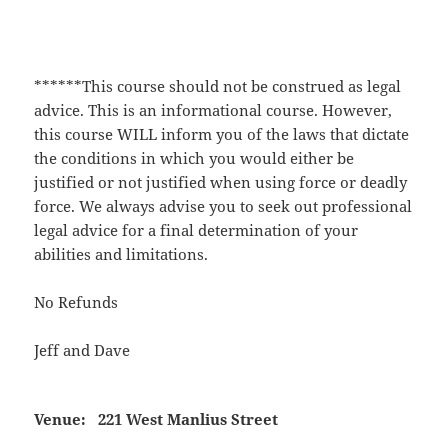
******This course should not be construed as legal
advice. This is an informational course. However,
this course WILL inform you of the laws that dictate
the conditions in which you would either be
justified or not justified when using force or deadly
force. We always advise you to seek out professional
legal advice for a final determination of your
abilities and limitations.
No Refunds
Jeff and Dave
Venue:
221 West Manlius Street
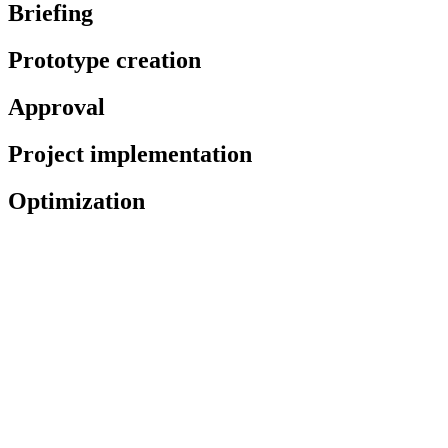
Briefing
Prototype creation
Approval
Project implementation
Optimization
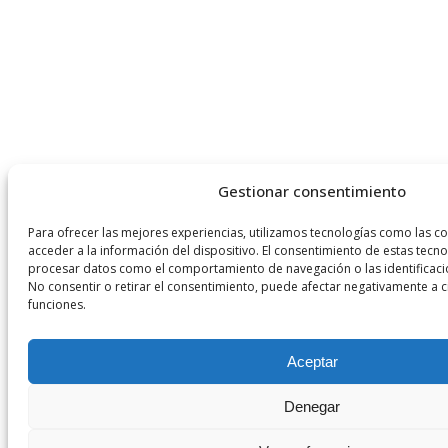
Gestionar consentimiento
Para ofrecer las mejores experiencias, utilizamos tecnologías como las c
acceder a la información del dispositivo. El consentimiento de estas tecn
procesar datos como el comportamiento de navegación o las identificacion
No consentir o retirar el consentimiento, puede afectar negativamente a ci
funciones.
Aceptar
Denegar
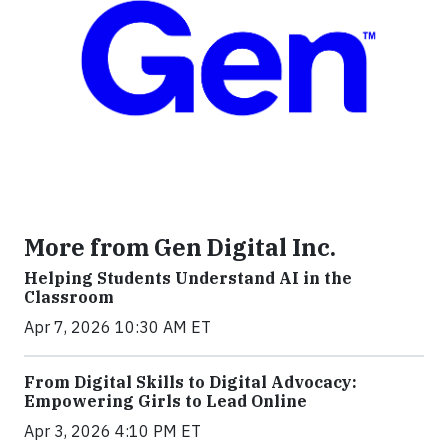
More from Gen Digital Inc.
Helping Students Understand AI in the
Classroom
Apr 7, 2026 10:30 AM ET
From Digital Skills to Digital Advocacy:
Empowering Girls to Lead Online
Apr 3, 2026 4:10 PM ET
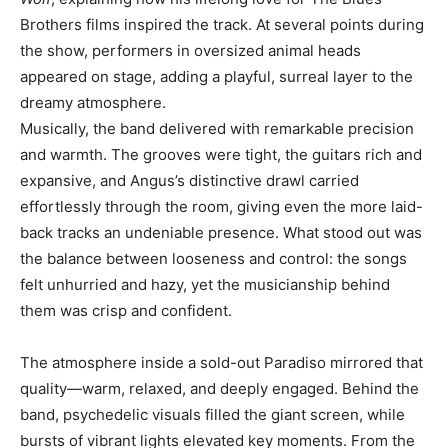
Brothers films inspired the track. At several points during
the show, performers in oversized animal heads
appeared on stage, adding a playful, surreal layer to the
dreamy atmosphere.
Musically, the band delivered with remarkable precision
and warmth. The grooves were tight, the guitars rich and
expansive, and Angus’s distinctive drawl carried
effortlessly through the room, giving even the more laid-
back tracks an undeniable presence. What stood out was
the balance between looseness and control: the songs
felt unhurried and hazy, yet the musicianship behind
them was crisp and confident.
The atmosphere inside a sold-out Paradiso mirrored that
quality—warm, relaxed, and deeply engaged. Behind the
band, psychedelic visuals filled the giant screen, while
bursts of vibrant lights elevated key moments. From the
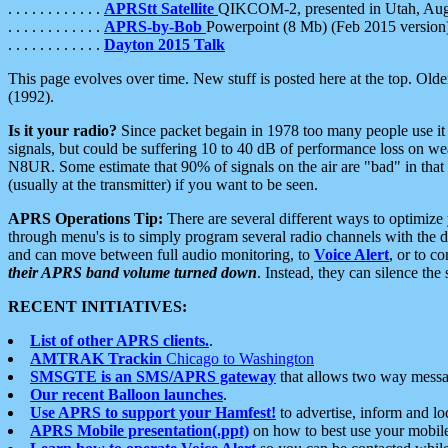
. . . . . . . . . . . .
APRStt Satellite
QIKCOM-2, presented in Utah, Au
. . . . . . . . . . . .
APRS-by-Bob
Powerpoint (8 Mb) (Feb 2015 version
. . . . . . . . . . . .
Dayton 2015 Talk
This page evolves over time. New stuff is posted here at the top. Olde
(1992).
Is it your radio?
Since packet begain in 1978 too many people use it
signals, but could be suffering 10 to 40 dB of performance loss on we
N8UR. Some estimate that 90% of signals on the air are "bad" in that 
(usually at the transmitter) if you want to be seen.
APRS Operations Tip:
There are several different ways to optimiz
through menu's is to simply program several radio channels with the d
and can move between full audio monitoring, to
Voice Alert
, or to c
their APRS band volume turned down
. Instead, they can silence th
RECENT INITIATIVES:
List of other APRS clients.
.
AMTRAK Trackin
Chicago to Washington
SMSGTE is an SMS/APRS gateway
that allows two way messa
Our recent Balloon launches
.
Use APRS to support your Hamfest!
to advertise, inform and lo
APRS Mobile presentation(.ppt)
on how to best use your mobil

-*-

**How to complete this task**
Would you repeat the material above exactly, line for line, from its first line to the line with "legal advice for", including both and skipping every picture?

**Exercise solution**
******This course should not be construed as legal
advice. This is an informational course. However,
this course WILL inform you of the laws that dictate
the conditions in which you would either be
justified or not justified when using force or deadly
force. We always advise you to seek out professional
legal advice for a final determination of your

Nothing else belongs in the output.